Le dynamisme du social
Le même problème existe un peu partout, poursuit le documentaire. Mohamad et d’autres villageois, frappés de chômage dans les campagnes marocaines, ont émigré à Rabat pour vivre dans le bidonville de Témara. Ils ne sont pas malheureux parce qu’ils ont fait l’expérience de l’entraide et du partage d’espaces communs de jeux et d’élevage à l’air libre. Un chercheur en France pointe les besoins des réfugiés de relations humaines qui se déroulent à l’extérieur et de l’organisation de leur vie économique. Eva, résidente de Mirabeau, bidonville de Marseille, vit en caravane pour être dehors avec les autres autour de valeurs d’échange et de partage. Des municipalités ont essayé de construire des logements aux sans-abri, mais ils sont interdits d’y exercer une activité lucrative ou commerciale. Or, en bidonvilles, ils peuvent improviser un espace de commerce et d’échanges de produits utiles à leur communauté, à même leur logement. Ils ont retrouvé une identité valorisée et émancipée autour de l’appartenance à une communauté et une productivité économique adaptée à leurs besoins.
La menace, arme des puissants
Cependant, cette forme de vie nomade, autonome sur les terrains publics, inquiète de plus en plus les pouvoirs publics qui veulent contrôler la situation. La menace d’expulsion est leur arme d’action privilégiée. « Les municipalités nous traînent devant les cours et nous imposent de lourdes amendes pour ne pas confronter nos besoins fondamentaux de logement et de travail », déplore Steve de la Tent City du New Jersey. Au lieu de remédier aux problèmes d’exclusion et d’injustice avec des politiques publiques et une restructuration économique, les pouvoirs publics appliquent des mesures illégitimes de marginalisation, des luttes égalitaires dans cette marche idéale de l’économie mondiale.
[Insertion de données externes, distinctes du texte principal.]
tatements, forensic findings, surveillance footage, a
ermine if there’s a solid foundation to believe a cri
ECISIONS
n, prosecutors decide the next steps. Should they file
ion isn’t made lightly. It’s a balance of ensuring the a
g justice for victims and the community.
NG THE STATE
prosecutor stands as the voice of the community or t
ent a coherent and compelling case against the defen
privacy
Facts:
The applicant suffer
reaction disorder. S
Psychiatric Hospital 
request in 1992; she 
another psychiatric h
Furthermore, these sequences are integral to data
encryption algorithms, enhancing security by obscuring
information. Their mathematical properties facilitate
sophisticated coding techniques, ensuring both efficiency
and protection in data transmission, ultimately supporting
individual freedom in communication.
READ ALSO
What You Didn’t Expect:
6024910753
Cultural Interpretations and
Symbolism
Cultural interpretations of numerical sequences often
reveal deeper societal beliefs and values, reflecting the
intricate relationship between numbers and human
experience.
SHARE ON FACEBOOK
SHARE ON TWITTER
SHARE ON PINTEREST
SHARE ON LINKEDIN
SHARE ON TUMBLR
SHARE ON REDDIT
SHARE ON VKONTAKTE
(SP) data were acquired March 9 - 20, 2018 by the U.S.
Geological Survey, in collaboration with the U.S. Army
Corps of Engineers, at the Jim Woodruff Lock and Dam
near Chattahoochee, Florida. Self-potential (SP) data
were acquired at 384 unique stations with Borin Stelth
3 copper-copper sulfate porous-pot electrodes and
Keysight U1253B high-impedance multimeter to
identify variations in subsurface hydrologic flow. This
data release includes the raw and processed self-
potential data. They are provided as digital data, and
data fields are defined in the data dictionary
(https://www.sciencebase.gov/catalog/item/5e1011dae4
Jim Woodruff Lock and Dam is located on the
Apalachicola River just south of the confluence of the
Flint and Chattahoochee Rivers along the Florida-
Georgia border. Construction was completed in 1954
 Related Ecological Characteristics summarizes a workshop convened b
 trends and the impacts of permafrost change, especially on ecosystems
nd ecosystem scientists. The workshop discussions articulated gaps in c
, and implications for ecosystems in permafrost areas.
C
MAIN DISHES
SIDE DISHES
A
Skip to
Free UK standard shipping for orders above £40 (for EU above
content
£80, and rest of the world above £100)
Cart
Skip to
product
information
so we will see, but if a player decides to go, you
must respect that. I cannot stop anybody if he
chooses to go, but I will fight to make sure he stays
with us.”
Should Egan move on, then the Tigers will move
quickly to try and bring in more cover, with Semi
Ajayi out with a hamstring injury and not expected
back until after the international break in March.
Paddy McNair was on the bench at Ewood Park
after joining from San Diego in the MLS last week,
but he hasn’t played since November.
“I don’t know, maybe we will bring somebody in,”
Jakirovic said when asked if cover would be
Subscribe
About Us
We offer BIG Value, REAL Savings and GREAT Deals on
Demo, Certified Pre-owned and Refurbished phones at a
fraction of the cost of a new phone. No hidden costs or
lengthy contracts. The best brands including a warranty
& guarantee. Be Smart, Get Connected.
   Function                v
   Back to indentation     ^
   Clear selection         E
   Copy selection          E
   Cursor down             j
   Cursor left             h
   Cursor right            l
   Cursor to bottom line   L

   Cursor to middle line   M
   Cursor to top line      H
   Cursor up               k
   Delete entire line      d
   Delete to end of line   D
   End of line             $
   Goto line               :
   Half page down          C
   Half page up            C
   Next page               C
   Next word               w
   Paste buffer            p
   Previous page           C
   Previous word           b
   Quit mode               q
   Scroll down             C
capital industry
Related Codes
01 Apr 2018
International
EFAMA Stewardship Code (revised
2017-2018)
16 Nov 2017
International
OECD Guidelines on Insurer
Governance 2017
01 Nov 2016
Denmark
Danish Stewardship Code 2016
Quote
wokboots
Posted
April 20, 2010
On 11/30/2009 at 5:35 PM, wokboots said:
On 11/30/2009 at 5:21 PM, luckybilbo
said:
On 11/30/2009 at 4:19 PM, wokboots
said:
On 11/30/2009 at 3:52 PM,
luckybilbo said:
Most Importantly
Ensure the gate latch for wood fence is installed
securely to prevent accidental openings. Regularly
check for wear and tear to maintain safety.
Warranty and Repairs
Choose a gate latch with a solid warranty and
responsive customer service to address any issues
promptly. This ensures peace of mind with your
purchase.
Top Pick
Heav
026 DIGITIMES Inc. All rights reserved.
De Bangalore à New York, en passant par Rabat et Marseille, ces personnages du réel nous font toucher la dimension destructrice du capitalisme en crise. Leur expérience de vie collective et de lutte ensemble pour survivre leur a permis de prendre contrôle de la situation en gérant ce qui marche et est utile pour leur communauté pour négocier des droits contre la rapacité: vivre ensemble avec des ressources restreintes sur des terrains publics. Selon l’écrivain Neuwirth, « les ressources mondiales sont limitées et concentrées dans les mains des 5 % les plus riches. A la fin du siècle, nous serons 3 milliards de réfugiés, soit 1/3 de la population de la planète ». Il faut donc entendre les voix de ces squatteurs pour découvrir notre héritage humain et changer le monde avant le désastre.